What this error means
vercel build TypeScript errors: Property 'body' does not exist on type 'Response' — vercel build produces TS errors even when tsc/tsup succeed locally is a Vercel failure pattern reported for developers trying to resolve vercel deployment build failures caused by stricter typescript type checking compared to local tsc/tsup builds. Based on the imported evidence, treat this as a tool-specific troubleshooting page rather than a generic API error.
Why this happens
GitHub Issue vercel/vercel#13892 (open, updated 2026-05-04, 5 comments). v5+ vercel CLI runs its own TypeScript compilation that differs from tsc/tsup, producing false-positive errors on Response.body type. Production deployments fail while local dev succeeds. Direct billing/deployment impact. Category mapping: Vercel errors → Deployment per SKILL.md category table.
Common causes
- GitHub Issue vercel/vercel#13892 (open, updated 2026-05-04, 5 comments). v5+ vercel CLI runs its own TypeScript compilation that differs from tsc/tsup, producing false-positive errors on Response.body type. Production deployments fail while local dev succeeds. Direct billing/deployment impact. Category mapping: Vercel errors → Deployment per SKILL.md category table.
Quick fixes
- Confirm the exact error signature matches
vercel build TypeScript errors: Property 'body' does not exist on type 'Response' — vercel build produces TS errors even when tsc/tsup succeed locally. - Check the Vercel account, local tool state, and provider configuration involved in the failing workflow.

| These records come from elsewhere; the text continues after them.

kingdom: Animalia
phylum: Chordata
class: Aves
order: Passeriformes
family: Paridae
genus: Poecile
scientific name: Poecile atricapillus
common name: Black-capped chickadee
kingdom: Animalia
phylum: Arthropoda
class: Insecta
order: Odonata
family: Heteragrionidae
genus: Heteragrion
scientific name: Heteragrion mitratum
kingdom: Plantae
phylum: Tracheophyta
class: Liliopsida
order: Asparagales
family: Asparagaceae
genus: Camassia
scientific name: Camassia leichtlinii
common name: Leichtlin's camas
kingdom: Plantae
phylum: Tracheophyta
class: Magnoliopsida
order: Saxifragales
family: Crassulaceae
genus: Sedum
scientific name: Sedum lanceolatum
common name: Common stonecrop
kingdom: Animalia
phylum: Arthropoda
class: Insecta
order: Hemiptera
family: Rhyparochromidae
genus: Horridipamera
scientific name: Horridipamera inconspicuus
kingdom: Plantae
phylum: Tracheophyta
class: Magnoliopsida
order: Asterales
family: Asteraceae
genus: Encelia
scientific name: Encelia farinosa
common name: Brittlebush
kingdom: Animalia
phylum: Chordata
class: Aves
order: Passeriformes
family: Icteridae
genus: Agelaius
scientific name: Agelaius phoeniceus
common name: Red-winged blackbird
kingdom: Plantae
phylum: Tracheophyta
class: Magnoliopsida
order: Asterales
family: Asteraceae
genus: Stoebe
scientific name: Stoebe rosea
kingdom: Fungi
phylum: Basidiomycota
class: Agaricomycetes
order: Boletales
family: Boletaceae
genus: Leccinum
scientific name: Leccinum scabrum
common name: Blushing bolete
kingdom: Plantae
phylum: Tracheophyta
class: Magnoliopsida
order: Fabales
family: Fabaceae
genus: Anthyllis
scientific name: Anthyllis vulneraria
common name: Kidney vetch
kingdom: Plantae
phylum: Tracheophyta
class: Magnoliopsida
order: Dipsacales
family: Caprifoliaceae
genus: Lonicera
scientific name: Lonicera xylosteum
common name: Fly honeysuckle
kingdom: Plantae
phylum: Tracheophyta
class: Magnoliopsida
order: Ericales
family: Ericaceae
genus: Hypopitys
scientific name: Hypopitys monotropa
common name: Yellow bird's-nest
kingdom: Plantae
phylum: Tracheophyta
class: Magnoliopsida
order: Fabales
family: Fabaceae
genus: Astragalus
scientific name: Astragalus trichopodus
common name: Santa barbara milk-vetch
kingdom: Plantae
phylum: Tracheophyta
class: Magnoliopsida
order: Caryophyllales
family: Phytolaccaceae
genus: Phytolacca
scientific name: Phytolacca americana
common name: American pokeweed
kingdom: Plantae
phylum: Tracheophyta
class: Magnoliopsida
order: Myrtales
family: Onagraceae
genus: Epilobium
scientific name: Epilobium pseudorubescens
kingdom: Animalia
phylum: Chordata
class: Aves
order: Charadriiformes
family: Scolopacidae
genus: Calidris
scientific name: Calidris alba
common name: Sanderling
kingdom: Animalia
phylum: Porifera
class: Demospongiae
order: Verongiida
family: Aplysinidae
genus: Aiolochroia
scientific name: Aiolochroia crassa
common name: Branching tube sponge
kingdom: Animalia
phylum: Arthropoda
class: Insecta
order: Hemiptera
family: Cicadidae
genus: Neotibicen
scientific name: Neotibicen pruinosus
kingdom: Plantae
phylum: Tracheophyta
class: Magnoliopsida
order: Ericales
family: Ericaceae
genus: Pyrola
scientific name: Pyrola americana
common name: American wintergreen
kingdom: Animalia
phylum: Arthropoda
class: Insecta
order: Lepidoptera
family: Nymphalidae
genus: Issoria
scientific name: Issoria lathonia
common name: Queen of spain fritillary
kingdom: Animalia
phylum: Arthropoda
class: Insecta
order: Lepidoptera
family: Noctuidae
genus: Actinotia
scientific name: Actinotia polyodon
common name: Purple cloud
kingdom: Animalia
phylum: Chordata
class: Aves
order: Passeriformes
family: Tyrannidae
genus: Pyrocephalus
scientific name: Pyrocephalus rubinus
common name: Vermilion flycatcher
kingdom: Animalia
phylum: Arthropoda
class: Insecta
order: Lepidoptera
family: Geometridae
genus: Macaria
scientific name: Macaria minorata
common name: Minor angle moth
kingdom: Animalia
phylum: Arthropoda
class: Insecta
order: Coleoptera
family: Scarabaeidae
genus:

- Check the build output, project root, and deployment platform configuration before redeploying.
Platform/tool-specific checks
- Verify the command, editor, extension, or API client that produced the error.
- Compare local settings with CI, deployment, or editor-level settings when the error appears in only one environment.
- Avoid deleting credentials, local model data, or project settings until the failing scope is clear.
Step-by-step troubleshooting
- Capture the exact error message and the command, editor action, or request that triggered it.
- Check whether the failure is account/auth, quota/rate, model/provider, local runtime, or deployment configuration.
- Review the source evidence below and compare it with your environment.
- Apply one change at a time and rerun the smallest failing action.
- Keep the working fix documented for the team or deployment environment.
How to prevent it
- Keep provider/tool configuration documented.
- Record non-secret diagnostics such as tool version, provider name, model name, and command path.
- Add a lightweight check before CI or production workflows depend on the tool.